After a long week of waiting and imagining the worst we finally had our follow up meeting. The biopsy had come back and it was confirmed, stage 3c cancer. The cancer had started in my ovaries, moved to the lining of the abdomen and then on to the liver. It wasn’t until later on when I asked to see my CT scans that I found out I also had a three cm tumour next to my rectum (which explained a lot) and another 2-3 cm tumour near my ribcage. The good news was that none of my other vital organs had been effected and it hadn’t spread to the lungs.
Then we were told that 50% of the people diagnosed with my type of cancer survive for 5 years or longer. I’ve decided not to listen to statistics, if there’s one thing I’ve learnt about cancer since my diagnoses it’s that everyone’s story is different. No one is ever the same. You can’t tie these things up into a neat little box.
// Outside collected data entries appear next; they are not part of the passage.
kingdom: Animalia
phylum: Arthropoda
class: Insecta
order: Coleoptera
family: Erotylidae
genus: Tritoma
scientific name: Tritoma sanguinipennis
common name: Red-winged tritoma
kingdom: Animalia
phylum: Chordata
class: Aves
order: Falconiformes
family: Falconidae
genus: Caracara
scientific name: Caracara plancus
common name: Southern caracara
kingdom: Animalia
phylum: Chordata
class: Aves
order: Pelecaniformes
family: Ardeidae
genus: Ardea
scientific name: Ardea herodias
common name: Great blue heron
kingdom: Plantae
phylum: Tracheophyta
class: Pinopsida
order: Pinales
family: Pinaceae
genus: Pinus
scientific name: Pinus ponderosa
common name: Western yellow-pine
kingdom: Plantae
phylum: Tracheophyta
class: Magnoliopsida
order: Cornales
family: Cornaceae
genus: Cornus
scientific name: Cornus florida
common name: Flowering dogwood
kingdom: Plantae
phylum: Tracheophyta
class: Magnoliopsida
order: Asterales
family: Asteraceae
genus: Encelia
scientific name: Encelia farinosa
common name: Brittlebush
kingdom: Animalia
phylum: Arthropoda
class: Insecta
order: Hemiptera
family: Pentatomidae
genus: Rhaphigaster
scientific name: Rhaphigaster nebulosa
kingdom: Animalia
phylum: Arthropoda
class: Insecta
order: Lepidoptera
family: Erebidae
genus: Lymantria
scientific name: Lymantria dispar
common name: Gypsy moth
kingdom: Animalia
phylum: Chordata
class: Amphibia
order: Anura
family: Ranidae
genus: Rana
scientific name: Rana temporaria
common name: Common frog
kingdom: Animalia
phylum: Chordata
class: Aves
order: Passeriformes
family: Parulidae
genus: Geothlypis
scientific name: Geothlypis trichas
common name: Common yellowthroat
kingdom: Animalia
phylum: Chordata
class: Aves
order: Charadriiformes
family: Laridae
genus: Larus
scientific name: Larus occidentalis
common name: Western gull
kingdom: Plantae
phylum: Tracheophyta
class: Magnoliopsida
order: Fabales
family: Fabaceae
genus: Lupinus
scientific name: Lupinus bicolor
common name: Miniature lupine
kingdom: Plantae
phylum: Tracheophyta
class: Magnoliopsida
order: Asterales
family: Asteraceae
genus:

The next piece of news was a blow and it hit me hard. “I’ve never seen a case such as yours that has ended in fertility” my oncology surgeon said. No babies. My partner and I had spent the last 18 months having organised sex, calculating dates and peeing on sticks. When I fell asleep on the operating table for a keyhole procedure I’d expected to wake up to some answers. They were going to help me conceive, we were going to find out why I hadn’t gotten pregnant and fix the problem. All of the staff and the specialist at the fertility clinic had been so confident that we would succeed but the words from this man’s lips took all of that away in a heartbeat. All that build up just to come to this.
For some reason I found the fact that we couldn’t have kids harder to deal with than the cancer. I think it’s because for so long I had placed all of my energy into the idea of starting a family. I know that my man would have been a fantastic Dad and it still upsets me now that I can’t give him a baby. It’s like the future we’d envisaged is no longer possible and now we have to re-calculate.
After dropping that bomb the conversation moved swiftly onto my treatment plan. 6 rounds of chemotherapy with a full hysterectomy in-between. All so much to take in.
I went home and called my Mum. Then I started to break the news to friends and family. It all became so much more upsetting when I started telling people, more real. I felt like the bearer of bad news wherever I went, whoever I called. I’d enter a room knowing that I was about to ruin someone’s day. The more you love someone the harder it is to tell them, I would cry, they would cry until you suddenly become desensitised and tell people without flinching, like you have a heart of stone. They’re hearing it for the first time inconsolable and I’m seemingly indifferent. I’ll talk about this in a later posts as the love and support I’ve received from my boyfriend, family and friends has been immeasurable and warrants and entire section of its own. One blog wouldn’t do them justice.
I’ve gotten used to the idea of having cancer now although I’m confident that one day my body will be rid of it. Knowing the type and location of my tumours has helped. They think I have a fast moving form of cancer.
The good news is that fast moving cancers respond well to chemo. That said the doctors aren’t 100% sure that it’s not slow moving, apparently there’s some signs of calcium in the tumours which sometimes indicates a slow moving form. This would make sense as I’ve been experiencing pain in my abdomen and pelvis for over a year now. I suppose there are pros and cons to both types. Fast moving has a 25% cure rate (different form the survival rate) whereas slow moving cancer will always be in your body in some form. There’s also a good chance that I have two types of cancer at once which is a bit of a shit. Either way the treatment plans the same. Chemo here I come.